▶ [SUPPLIED ENTRIES]:

---------------

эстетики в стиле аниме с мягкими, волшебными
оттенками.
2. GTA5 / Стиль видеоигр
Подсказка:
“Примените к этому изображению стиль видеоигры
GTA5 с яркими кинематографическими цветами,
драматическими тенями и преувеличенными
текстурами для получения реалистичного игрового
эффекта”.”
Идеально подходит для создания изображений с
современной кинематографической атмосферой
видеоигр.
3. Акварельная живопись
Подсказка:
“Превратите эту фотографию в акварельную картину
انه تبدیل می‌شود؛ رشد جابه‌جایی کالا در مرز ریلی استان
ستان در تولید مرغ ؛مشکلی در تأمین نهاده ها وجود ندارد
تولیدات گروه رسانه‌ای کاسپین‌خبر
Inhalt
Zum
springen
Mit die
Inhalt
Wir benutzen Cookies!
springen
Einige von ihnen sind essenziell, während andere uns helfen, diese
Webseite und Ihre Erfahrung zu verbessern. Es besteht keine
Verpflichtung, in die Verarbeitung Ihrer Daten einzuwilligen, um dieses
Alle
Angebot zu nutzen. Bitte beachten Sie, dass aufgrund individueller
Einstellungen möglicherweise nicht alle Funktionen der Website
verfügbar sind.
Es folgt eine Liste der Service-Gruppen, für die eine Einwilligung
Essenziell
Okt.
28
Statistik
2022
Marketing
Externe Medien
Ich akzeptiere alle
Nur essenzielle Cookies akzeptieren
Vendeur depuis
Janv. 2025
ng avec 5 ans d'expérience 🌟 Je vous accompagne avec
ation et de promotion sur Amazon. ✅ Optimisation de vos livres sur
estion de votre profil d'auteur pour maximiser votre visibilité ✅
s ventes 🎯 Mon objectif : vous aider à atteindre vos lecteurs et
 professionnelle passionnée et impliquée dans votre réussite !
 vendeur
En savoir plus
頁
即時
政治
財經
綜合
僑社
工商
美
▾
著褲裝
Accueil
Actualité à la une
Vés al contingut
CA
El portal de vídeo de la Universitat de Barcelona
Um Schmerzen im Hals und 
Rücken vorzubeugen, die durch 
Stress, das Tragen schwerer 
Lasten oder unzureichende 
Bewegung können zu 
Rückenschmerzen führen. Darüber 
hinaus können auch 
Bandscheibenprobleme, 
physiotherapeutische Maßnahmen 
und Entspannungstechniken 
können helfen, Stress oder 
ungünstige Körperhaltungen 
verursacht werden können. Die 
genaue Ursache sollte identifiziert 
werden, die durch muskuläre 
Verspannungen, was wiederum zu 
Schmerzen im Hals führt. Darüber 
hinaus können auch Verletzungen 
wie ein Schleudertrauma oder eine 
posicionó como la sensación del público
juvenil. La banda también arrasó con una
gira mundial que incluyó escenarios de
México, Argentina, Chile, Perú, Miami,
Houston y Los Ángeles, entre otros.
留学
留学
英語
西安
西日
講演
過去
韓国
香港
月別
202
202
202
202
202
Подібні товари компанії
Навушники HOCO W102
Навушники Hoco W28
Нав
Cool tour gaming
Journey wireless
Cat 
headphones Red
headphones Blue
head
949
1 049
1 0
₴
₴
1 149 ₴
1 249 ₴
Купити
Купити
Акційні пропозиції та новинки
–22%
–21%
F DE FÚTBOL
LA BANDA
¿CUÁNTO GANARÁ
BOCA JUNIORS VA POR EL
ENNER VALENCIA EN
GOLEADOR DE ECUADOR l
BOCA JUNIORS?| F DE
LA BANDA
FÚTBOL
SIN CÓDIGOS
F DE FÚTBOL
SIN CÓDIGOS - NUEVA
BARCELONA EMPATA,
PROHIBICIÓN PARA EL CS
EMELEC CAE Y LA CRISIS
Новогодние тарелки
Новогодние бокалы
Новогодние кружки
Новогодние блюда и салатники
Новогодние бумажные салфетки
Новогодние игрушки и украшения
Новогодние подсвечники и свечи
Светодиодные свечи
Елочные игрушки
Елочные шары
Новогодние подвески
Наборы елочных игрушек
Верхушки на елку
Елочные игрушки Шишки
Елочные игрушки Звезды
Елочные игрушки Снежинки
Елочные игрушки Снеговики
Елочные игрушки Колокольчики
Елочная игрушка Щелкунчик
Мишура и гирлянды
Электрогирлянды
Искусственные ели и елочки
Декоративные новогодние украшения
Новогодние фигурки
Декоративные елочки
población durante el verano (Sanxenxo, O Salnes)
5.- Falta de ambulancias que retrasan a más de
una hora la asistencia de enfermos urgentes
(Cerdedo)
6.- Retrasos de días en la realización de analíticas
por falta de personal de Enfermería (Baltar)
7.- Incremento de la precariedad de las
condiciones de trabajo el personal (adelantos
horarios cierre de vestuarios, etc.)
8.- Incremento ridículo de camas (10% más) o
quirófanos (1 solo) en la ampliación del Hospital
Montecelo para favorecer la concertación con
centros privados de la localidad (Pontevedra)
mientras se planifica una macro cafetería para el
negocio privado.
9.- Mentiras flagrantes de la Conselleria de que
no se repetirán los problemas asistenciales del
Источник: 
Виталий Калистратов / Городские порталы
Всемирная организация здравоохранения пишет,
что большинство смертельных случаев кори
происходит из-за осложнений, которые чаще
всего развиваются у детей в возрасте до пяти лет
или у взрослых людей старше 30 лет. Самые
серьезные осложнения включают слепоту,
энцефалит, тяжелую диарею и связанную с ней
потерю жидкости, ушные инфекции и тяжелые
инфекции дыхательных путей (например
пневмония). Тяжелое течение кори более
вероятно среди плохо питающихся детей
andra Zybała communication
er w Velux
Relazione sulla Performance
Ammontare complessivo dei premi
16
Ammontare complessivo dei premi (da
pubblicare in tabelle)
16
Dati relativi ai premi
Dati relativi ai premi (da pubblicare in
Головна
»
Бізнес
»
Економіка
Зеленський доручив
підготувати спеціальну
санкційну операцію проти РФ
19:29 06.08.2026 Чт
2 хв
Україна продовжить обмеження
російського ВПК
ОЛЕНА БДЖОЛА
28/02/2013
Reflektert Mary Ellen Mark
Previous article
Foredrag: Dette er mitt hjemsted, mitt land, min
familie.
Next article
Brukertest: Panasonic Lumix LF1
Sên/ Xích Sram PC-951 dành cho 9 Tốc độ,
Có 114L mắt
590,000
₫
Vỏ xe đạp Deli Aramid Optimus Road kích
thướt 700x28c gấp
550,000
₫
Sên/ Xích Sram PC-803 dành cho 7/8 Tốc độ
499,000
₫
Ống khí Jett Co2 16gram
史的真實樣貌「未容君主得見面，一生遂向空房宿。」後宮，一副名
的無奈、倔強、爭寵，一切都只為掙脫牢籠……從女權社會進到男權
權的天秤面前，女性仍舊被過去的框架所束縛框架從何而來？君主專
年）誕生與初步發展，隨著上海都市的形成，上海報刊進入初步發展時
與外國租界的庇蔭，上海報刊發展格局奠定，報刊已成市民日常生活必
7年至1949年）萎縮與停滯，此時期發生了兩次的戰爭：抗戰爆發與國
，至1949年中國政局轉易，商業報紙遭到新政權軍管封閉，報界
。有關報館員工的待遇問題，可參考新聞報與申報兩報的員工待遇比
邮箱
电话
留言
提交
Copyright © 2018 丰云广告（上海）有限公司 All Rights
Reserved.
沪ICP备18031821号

---------------

▶ [WHAT IS EXPECTED]:
Go through the data above and copy each line in which "инфекции" appears.

▶ [EXERCISE RESULT]:
потерю жидкости, ушные инфекции и тяжелые
инфекции дыхательных путей (например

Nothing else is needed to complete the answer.